STATED TASK — Put the lines below into a Markdown table with a "Row" column for the row number and a "Line" column for the line, skipping blank lines. Leave the pictures out of the table.

Stored entries —
-=-=-=-=-

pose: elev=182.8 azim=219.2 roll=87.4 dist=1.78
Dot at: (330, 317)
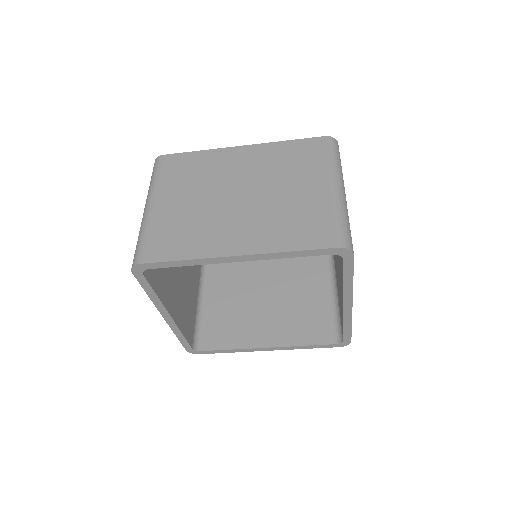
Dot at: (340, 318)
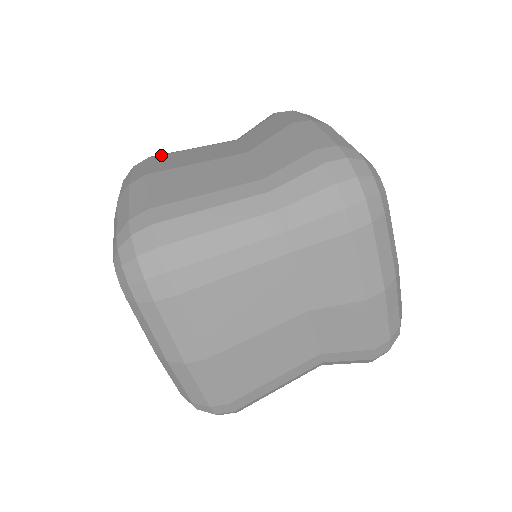
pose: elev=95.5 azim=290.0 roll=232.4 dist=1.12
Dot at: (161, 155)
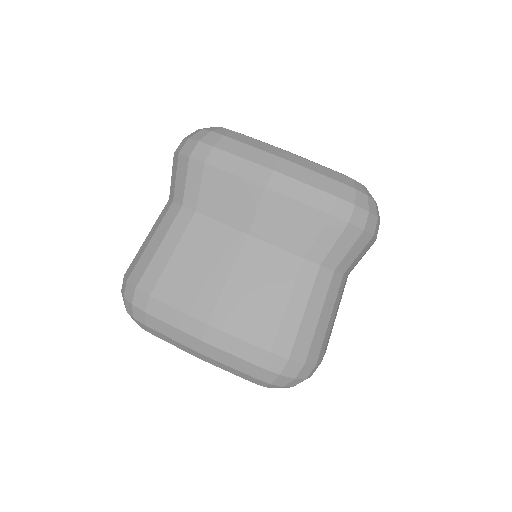
Dot at: (158, 284)
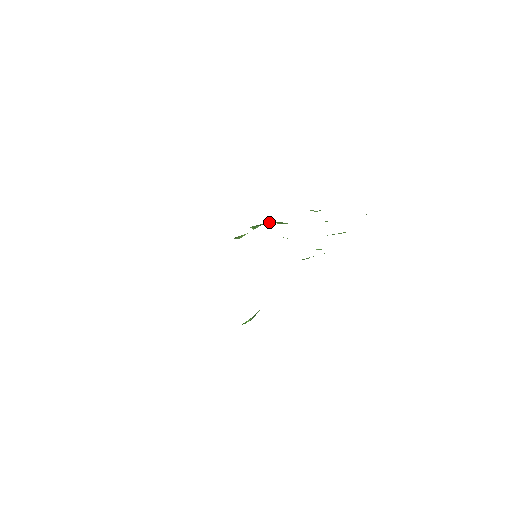
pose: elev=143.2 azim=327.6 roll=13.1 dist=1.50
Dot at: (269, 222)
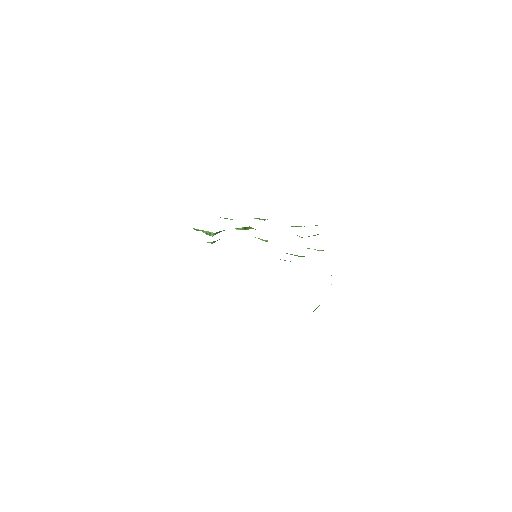
Dot at: occluded
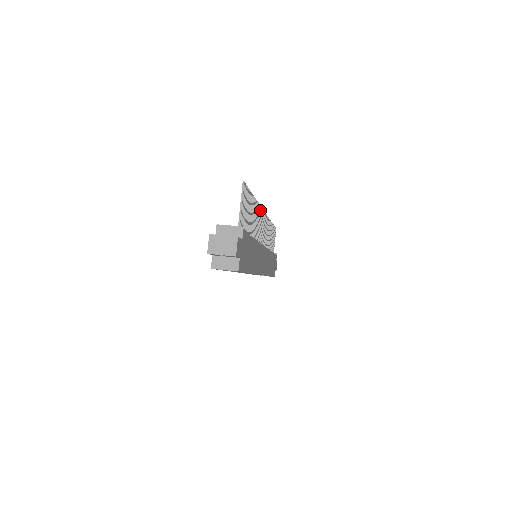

-=-=-=-=-

WRITTEN SOLUTION —
| Row | Line |
|---|---|
| 1 | pose: elev=182.8 azim=219.2 roll=87.4 dist=1.78 |
| 2 | Dot at: (330, 317) |
| 3 | Dot at: (340, 318) |
| 4 | pose: elev=95.5 azim=290.0 roll=232.4 dist=1.12 |
| 5 | Dot at: (161, 155) |
| 6 | Dot at: (158, 284) |
| 7 | pose: elev=143.2 azim=327.6 roll=13.1 dist=1.50 |
| 8 | Dot at: (269, 222) |
| 9 | Dot at: occluded |